Dem kann ich mich nur anschließen. Ich würde die Verwendung als Synonym für "junge Frau" begrüßen (wenn auch nicht als offizielle Anrede). Leider schwingt für viele immer noch zu viel _bezeichnendes_ und _wertendes_ in diesem Wort mit, das der Akzeptanz im Wege steht.
In anderen Sprachen gibt es so etwas schließlich auch und niemand stößt sich daran.


----------



## Sepia

Kajjo said:


> Wie steht es eigentlich in anderen Ländern mit der Verwendung von senorita, senorina?
> 
> Kajjo



Zu dieser Frage möchte ich auch 


senorito 


hinzufügen. 

Zumindest höre ich immer wieder diese Anrede von jungen Männern in den alten Samstagsabend-Filmen bei TVE. (Vorwiegend 60er-70er Jarhe Schnulzen)


----------



## AGATHA2

Sepia said:


> Zu dieser Frage möchte ich auch
> 
> 
> senorito
> 
> 
> hinzufügen.
> 
> Zumindest höre ich immer wieder diese Anrede von jungen Männern in den alten Samstagsabend-Filmen bei TVE. (Vorwiegend 60er-70er Jarhe Schnulzen)


 
"senorito" ist eine abwertende Bezeichnung für einen jungen Mann aus reicher Familie.


----------



## AGATHA2

Kajjo said:


> . Das Gesellschaftsbild der heute 30- bis 50-jährigen Frauen steht dem natürlich sehr kritisch gegenüber, darf aber nicht als das einzig korrekte und maßgebliche angesehen werden.
> 
> Kajjo


 
Aha, so ist das also. Und wessen Gesellschaftsbild hat also als korrekt und maßgeblich zu gelten ?


----------



## Suilan

> Ich kenne kaum jemanden, der sich bei der Anrede "Frau Meier" für eine 17-Jährige nicht blöde vorkommt.


 
Ich sehe keinerlei Grund dafür, warum sich der Erwachsene, der das Siezen und mit Herr/Frau Anreden gewohnt sein sollte, sich blöd dabei vorkommen sollte, eine 17-jährige, z.B. eine Auszubildene, mit Frau Meier anzureden.

Die 17jährige wird es vielleicht zunächst als etwas seltsam empfinden, aber a) kommt es einem in dem Alter auch furchtbar seltsam vor, gesiezt zu werden, und b) außerdem kann man und sollte man sich daran gewöhnen. 

Einige unserer Lehrer haben uns konsequent von der 11 Klasse an gesiezt und mit Frau bzw. Herr angeredet. Leider nur sehr wenige, von den eigenen Kollegen als "konservativ" verschrieene. An der Uni wurde weiter geduzt, außer von ausländischen Dozenten. OK, wenigstens war man da endlich bei Frau angekommen. (Eine meiner Mitstudentin war übrigens 17. Hätte man sie mit Fräulein anreden sollen, die anderen mit Frau?)

### Datenauszug
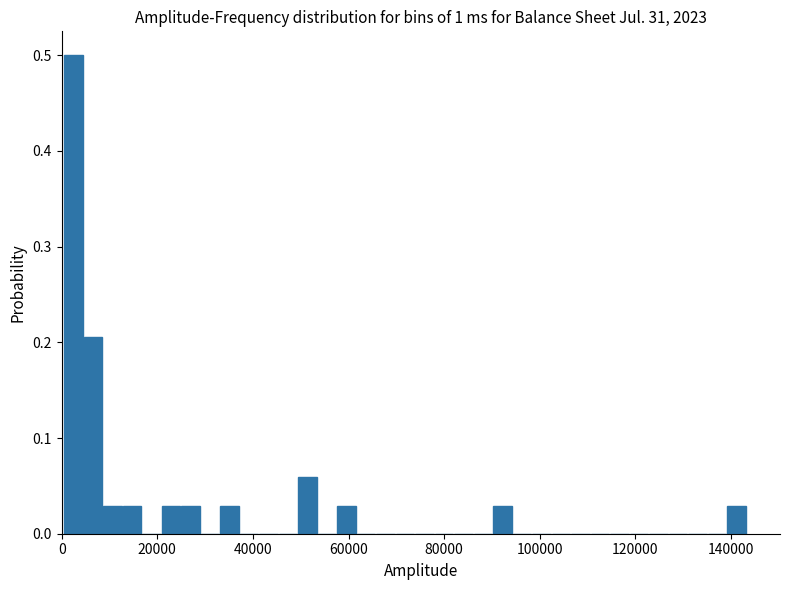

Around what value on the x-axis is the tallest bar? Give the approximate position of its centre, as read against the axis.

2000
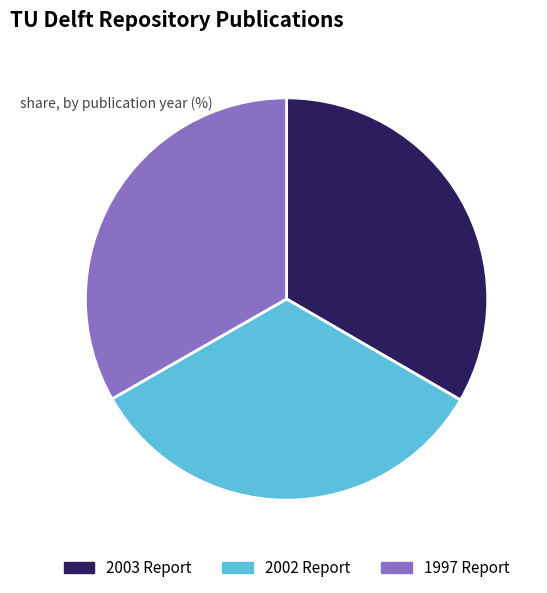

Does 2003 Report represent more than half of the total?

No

### Aufgabenstellung
Nenne alle Benutzernamen, die im Forumsausschnitt über Anredeformen vorkommen, ob als Verfasser eines Beitrags oder als zitierte Person. Führe jeden Namen nur einmal auf.

### Lösung
Kajjo, Sepia, AGATHA2, Suilan